Despite the array of problems, the government wins high praise on several counts. Clergymen say that harassment of churches has been virtually eliminated, relief agencies report good cooperation from the bureaucracy, and diplomats commend the policies pursued by President Joachim Chissano in the year since his predecessor, Samora Machel, died in a plane crash.
An economic recovery program adopted in January, prior to an agreement with the Washington-based International Monetary Fund, has boosted agricultural and industrial production after five years of declines. Confidence in the local currency, the metical, has grown after devaluations totaling 925%.
Price Controls Lifted
Stores in Maputo, empty a year ago, are now relatively well-stocked. Once-forlorn marketplaces overflow with fresh produce, much of it grown by private farmers no longer bound by price controls.

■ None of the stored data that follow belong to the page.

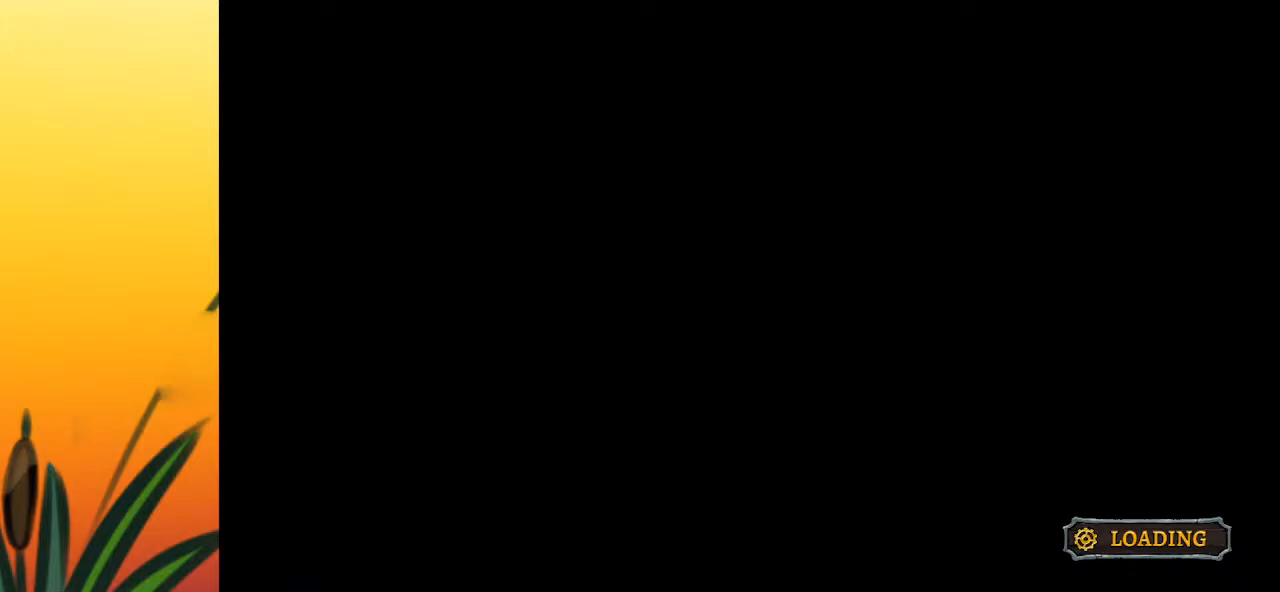
{"keys": ["down", "right"], "events": []}
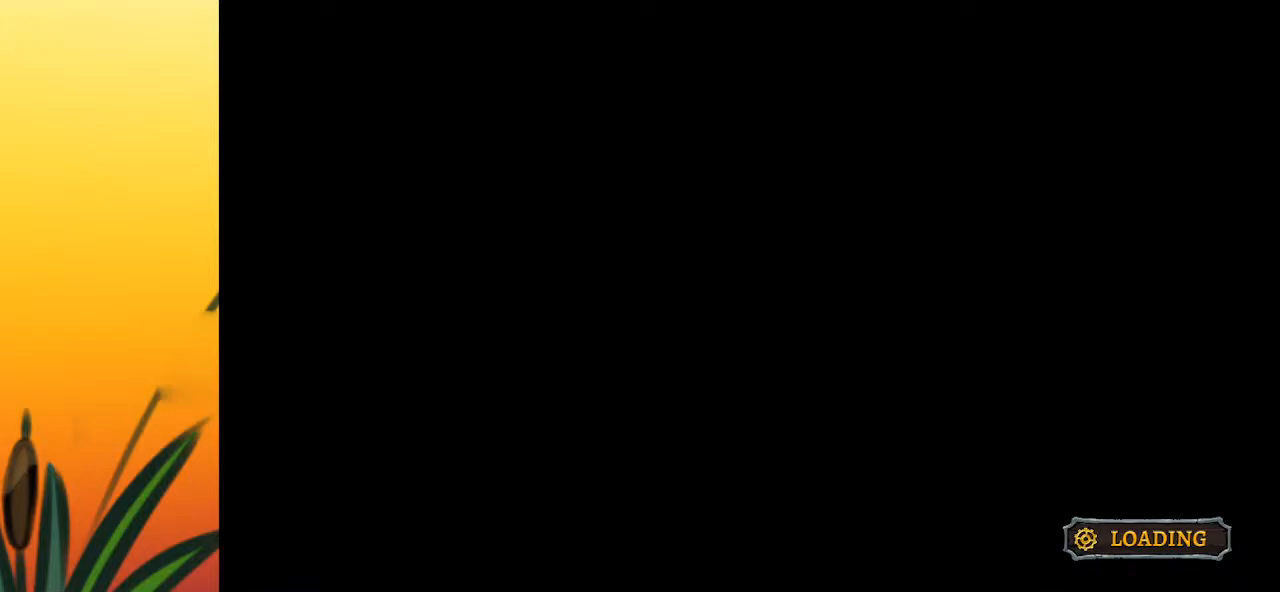
{"keys": ["down", "right"], "events": []}
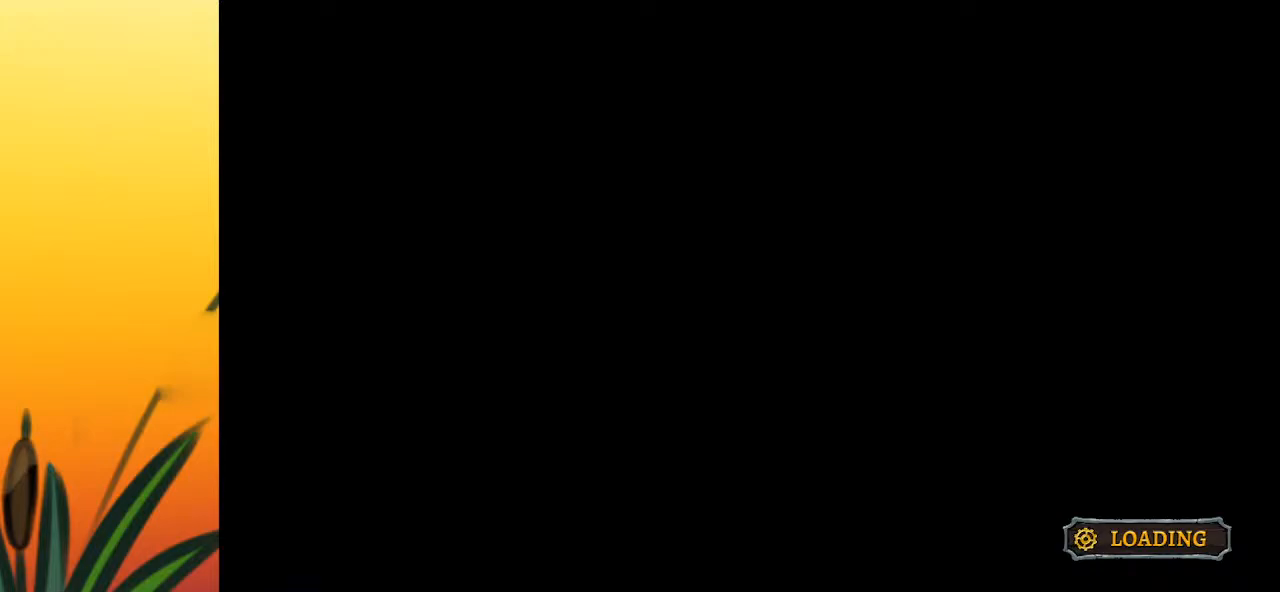
{"keys": ["down", "right"], "events": []}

Although most of Maputo's 1 million residents live in shanties, the capital is an oasis from the deprivation elsewhere.
The United Nations Children's Fund (UNICEF) estimates that one of every three Mozambican children dies before age 5, largely because of war-aggravated health and nutrition problems in rural areas.
Prakash Ratilal, a government minister assigned to coordinate relief efforts, said that 200,000 children have been orphaned or separated from their parents.
Normal Life Impossible
The Rev. Vincent Bailey, a Roman Catholic priest from Scotland who runs a seminary in Maputo, said many families find normal life impossible.
"A girl who has been studying in Portugal came back to visit her family near Nampula (a northern city). They spent the nights in the bush because they were afraid the house would be attacked," Bailey said. "That kind of tension and terror leaves people rootless and defenseless."